Exercise input
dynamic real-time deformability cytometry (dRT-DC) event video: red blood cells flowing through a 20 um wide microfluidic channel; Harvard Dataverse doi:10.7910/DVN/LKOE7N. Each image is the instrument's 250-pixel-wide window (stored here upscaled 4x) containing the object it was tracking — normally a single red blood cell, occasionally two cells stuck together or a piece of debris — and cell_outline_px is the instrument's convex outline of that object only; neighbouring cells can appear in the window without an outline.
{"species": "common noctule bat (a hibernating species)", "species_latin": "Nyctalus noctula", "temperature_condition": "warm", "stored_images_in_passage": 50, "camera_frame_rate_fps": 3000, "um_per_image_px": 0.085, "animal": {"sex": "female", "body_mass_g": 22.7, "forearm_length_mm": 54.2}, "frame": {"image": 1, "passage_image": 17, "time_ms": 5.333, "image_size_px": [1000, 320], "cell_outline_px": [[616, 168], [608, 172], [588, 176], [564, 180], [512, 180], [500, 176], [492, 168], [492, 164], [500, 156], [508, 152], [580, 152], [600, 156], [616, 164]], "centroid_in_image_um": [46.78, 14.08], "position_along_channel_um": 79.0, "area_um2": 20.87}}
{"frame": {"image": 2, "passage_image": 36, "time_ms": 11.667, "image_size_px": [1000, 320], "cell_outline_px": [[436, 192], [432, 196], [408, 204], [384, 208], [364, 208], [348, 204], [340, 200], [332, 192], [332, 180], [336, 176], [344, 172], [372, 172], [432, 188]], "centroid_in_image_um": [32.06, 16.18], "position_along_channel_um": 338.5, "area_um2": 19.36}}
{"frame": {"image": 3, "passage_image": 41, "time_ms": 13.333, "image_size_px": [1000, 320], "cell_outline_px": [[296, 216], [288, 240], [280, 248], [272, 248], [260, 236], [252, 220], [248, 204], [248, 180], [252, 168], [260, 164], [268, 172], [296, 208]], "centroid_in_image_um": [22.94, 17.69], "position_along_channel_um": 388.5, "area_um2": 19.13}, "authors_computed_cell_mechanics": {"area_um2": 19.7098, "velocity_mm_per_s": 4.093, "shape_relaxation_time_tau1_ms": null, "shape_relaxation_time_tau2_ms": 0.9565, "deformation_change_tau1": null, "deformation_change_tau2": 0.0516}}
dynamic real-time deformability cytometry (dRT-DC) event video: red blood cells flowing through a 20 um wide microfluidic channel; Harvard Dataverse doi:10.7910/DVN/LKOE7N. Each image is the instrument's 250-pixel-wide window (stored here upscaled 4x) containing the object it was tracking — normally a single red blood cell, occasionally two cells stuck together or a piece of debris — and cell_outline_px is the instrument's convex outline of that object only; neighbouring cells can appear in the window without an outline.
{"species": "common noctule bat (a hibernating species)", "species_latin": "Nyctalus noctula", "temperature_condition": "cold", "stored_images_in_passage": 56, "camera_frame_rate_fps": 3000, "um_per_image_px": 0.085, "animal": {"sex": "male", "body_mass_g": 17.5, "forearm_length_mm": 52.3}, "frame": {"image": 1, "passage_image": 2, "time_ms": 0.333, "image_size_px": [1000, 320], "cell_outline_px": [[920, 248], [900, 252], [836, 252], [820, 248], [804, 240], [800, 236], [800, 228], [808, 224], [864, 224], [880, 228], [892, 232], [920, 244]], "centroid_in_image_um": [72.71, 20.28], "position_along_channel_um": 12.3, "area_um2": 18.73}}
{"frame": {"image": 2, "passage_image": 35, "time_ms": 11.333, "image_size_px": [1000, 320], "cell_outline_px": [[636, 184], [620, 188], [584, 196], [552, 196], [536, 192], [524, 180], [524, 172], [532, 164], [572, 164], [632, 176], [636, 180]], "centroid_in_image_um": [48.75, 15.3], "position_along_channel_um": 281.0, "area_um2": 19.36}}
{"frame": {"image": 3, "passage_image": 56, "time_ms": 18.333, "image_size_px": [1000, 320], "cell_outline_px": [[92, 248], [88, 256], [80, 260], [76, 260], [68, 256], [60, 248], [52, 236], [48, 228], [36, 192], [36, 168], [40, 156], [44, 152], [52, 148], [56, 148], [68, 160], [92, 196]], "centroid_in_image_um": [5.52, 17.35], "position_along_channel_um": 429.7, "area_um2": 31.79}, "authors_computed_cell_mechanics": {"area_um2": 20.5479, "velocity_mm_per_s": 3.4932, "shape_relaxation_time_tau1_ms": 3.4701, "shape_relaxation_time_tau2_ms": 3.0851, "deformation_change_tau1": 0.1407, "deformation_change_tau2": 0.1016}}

What is required
Copy the records above exactly.

Correct result
dynamic real-time deformability cytometry (dRT-DC) event video: red blood cells flowing through a 20 um wide microfluidic channel; Harvard Dataverse doi:10.7910/DVN/LKOE7N. Each image is the instrument's 250-pixel-wide window (stored here upscaled 4x) containing the object it was tracking — normally a single red blood cell, occasionally two cells stuck together or a piece of debris — and cell_outline_px is the instrument's convex outline of that object only; neighbouring cells can appear in the window without an outline.
{"species": "common noctule bat (a hibernating species)", "species_latin": "Nyctalus noctula", "temperature_condition": "warm", "stored_images_in_passage": 50, "camera_frame_rate_fps": 3000, "um_per_image_px": 0.085, "animal": {"sex": "female", "body_mass_g": 22.7, "forearm_length_mm": 54.2}, "frame": {"image": 1, "passage_image": 17, "time_ms": 5.333, "image_size_px": [1000, 320], "cell_outline_px": [[616, 168], [608, 172], [588, 176], [564, 180], [512, 180], [500, 176], [492, 168], [492, 164], [500, 156], [508, 152], [580, 152], [600, 156], [616, 164]], "centroid_in_image_um": [46.78, 14.08], "position_along_channel_um": 79.0, "area_um2": 20.87}}
{"frame": {"image": 2, "passage_image": 36, "time_ms": 11.667, "image_size_px": [1000, 320], "cell_outline_px": [[436, 192], [432, 196], [408, 204], [384, 208], [364, 208], [348, 204], [340, 200], [332, 192], [332, 180], [336, 176], [344, 172], [372, 172], [432, 188]], "centroid_in_image_um": [32.06, 16.18], "position_along_channel_um": 338.5, "area_um2": 19.36}}
{"frame": {"image": 3, "passage_image": 41, "time_ms": 13.333, "image_size_px": [1000, 320], "cell_outline_px": [[296, 216], [288, 240], [280, 248], [272, 248], [260, 236], [252, 220], [248, 204], [248, 180], [252, 168], [260, 164], [268, 172], [296, 208]], "centroid_in_image_um": [22.94, 17.69], "position_along_channel_um": 388.5, "area_um2": 19.13}, "authors_computed_cell_mechanics": {"area_um2": 19.7098, "velocity_mm_per_s": 4.093, "shape_relaxation_time_tau1_ms": null, "shape_relaxation_time_tau2_ms": 0.9565, "deformation_change_tau1": null, "deformation_change_tau2": 0.0516}}
dynamic real-time deformability cytometry (dRT-DC) event video: red blood cells flowing through a 20 um wide microfluidic channel; Harvard Dataverse doi:10.7910/DVN/LKOE7N. Each image is the instrument's 250-pixel-wide window (stored here upscaled 4x) containing the object it was tracking — normally a single red blood cell, occasionally two cells stuck together or a piece of debris — and cell_outline_px is the instrument's convex outline of that object only; neighbouring cells can appear in the window without an outline.
{"species": "common noctule bat (a hibernating species)", "species_latin": "Nyctalus noctula", "temperature_condition": "cold", "stored_images_in_passage": 56, "camera_frame_rate_fps": 3000, "um_per_image_px": 0.085, "animal": {"sex": "male", "body_mass_g": 17.5, "forearm_length_mm": 52.3}, "frame": {"image": 1, "passage_image": 2, "time_ms": 0.333, "image_size_px": [1000, 320], "cell_outline_px": [[920, 248], [900, 252], [836, 252], [820, 248], [804, 240], [800, 236], [800, 228], [808, 224], [864, 224], [880, 228], [892, 232], [920, 244]], "centroid_in_image_um": [72.71, 20.28], "position_along_channel_um": 12.3, "area_um2": 18.73}}
{"frame": {"image": 2, "passage_image": 35, "time_ms": 11.333, "image_size_px": [1000, 320], "cell_outline_px": [[636, 184], [620, 188], [584, 196], [552, 196], [536, 192], [524, 180], [524, 172], [532, 164], [572, 164], [632, 176], [636, 180]], "centroid_in_image_um": [48.75, 15.3], "position_along_channel_um": 281.0, "area_um2": 19.36}}
{"frame": {"image": 3, "passage_image": 56, "time_ms": 18.333, "image_size_px": [1000, 320], "cell_outline_px": [[92, 248], [88, 256], [80, 260], [76, 260], [68, 256], [60, 248], [52, 236], [48, 228], [36, 192], [36, 168], [40, 156], [44, 152], [52, 148], [56, 148], [68, 160], [92, 196]], "centroid_in_image_um": [5.52, 17.35], "position_along_channel_um": 429.7, "area_um2": 31.79}, "authors_computed_cell_mechanics": {"area_um2": 20.5479, "velocity_mm_per_s": 3.4932, "shape_relaxation_time_tau1_ms": 3.4701, "shape_relaxation_time_tau2_ms": 3.0851, "deformation_change_tau1": 0.1407, "deformation_change_tau2": 0.1016}}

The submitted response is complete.